## TASK DESCRIPTION:
Each line in the entries below that holds the string "JSON" must be copied.

## DATASET RECORDS:
============

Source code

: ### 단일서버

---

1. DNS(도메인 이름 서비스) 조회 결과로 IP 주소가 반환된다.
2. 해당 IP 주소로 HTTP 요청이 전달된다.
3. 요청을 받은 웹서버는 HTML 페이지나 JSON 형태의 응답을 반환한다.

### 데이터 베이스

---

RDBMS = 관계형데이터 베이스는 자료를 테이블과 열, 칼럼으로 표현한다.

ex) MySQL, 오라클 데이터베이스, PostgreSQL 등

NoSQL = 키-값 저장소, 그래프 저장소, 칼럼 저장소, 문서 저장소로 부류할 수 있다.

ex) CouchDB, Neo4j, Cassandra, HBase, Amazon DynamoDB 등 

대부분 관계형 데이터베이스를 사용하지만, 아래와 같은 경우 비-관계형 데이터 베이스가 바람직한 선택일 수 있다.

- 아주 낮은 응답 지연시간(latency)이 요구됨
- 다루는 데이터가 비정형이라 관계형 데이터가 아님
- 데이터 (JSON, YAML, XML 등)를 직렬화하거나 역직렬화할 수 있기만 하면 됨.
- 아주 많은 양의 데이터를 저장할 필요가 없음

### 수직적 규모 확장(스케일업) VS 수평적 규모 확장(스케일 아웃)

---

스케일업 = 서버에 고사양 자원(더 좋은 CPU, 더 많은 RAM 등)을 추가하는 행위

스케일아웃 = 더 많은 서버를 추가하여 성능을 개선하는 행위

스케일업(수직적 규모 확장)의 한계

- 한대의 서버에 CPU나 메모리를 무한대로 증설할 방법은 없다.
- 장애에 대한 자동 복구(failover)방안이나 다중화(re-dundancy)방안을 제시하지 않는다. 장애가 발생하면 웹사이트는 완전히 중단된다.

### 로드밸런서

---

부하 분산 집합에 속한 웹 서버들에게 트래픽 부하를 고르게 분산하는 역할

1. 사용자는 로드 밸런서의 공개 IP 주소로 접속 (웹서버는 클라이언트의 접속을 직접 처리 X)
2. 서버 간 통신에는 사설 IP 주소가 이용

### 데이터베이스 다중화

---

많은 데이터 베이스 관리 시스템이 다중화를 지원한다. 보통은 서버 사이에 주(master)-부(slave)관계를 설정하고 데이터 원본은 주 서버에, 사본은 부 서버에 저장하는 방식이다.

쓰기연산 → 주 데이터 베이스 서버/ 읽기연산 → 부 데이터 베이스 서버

============

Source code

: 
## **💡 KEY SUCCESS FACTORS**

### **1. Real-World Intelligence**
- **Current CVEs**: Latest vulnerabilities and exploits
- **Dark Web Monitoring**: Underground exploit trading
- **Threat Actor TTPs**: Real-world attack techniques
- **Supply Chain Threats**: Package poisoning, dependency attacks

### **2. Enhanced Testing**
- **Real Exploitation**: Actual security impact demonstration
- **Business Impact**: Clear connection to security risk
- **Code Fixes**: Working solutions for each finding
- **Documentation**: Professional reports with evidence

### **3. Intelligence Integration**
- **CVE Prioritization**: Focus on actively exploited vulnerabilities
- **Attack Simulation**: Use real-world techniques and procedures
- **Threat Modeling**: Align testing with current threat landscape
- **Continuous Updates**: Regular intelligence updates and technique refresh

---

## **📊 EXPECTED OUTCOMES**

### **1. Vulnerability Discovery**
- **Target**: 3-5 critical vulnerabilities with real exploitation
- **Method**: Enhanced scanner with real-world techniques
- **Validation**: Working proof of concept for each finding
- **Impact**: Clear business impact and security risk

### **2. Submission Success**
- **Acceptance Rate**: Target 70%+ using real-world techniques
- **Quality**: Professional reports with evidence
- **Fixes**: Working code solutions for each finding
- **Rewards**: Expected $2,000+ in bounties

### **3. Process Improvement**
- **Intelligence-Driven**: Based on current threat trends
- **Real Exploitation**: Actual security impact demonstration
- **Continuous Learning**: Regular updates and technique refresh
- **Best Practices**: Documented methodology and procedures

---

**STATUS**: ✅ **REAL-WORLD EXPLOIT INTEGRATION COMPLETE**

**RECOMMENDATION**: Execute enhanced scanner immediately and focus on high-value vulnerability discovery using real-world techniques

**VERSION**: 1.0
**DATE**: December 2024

============

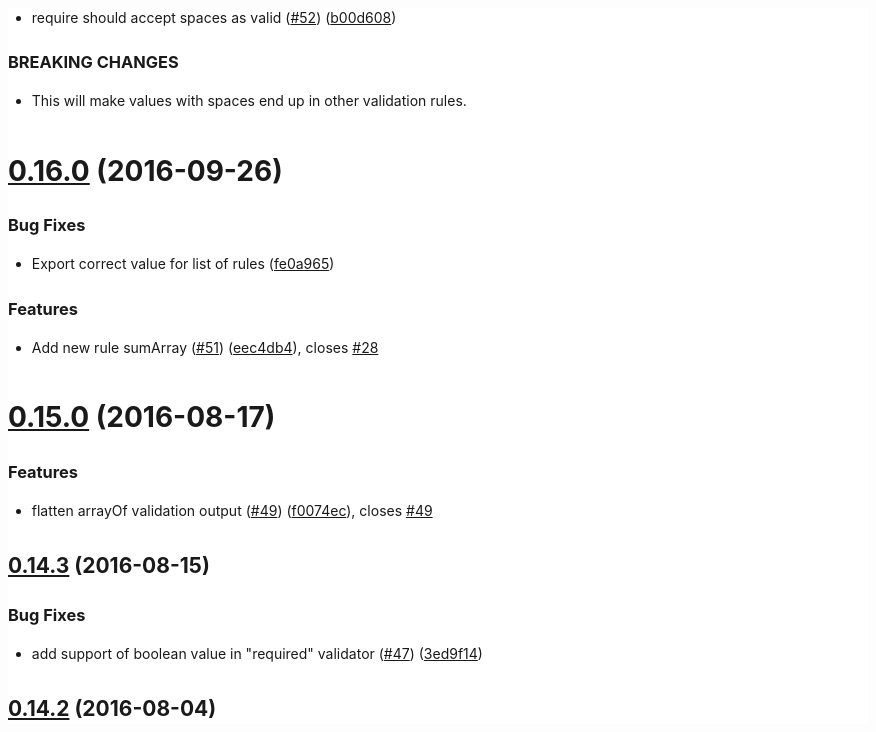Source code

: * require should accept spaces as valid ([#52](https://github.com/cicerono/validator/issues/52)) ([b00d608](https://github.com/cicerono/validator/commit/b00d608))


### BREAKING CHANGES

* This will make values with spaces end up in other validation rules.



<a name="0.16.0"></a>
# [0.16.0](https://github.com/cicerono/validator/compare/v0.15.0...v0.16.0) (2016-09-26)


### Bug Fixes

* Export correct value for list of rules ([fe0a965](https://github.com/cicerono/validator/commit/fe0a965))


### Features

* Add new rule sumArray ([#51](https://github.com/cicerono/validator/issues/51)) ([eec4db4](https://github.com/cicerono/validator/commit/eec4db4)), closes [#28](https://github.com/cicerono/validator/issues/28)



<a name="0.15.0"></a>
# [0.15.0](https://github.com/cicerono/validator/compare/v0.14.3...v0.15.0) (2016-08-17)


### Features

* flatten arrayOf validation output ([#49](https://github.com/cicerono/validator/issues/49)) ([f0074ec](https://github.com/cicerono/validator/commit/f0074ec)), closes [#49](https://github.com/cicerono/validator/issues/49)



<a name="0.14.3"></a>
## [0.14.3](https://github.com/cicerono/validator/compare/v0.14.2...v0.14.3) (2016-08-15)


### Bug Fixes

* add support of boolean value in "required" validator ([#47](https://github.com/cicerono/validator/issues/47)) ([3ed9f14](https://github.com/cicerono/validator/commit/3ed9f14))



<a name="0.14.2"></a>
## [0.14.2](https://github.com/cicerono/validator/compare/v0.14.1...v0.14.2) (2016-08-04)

============

## WORKED SOLUTION:
3. 요청을 받은 웹서버는 HTML 페이지나 JSON 형태의 응답을 반환한다.
- 데이터 (JSON, YAML, XML 등)를 직렬화하거나 역직렬화할 수 있기만 하면 됨.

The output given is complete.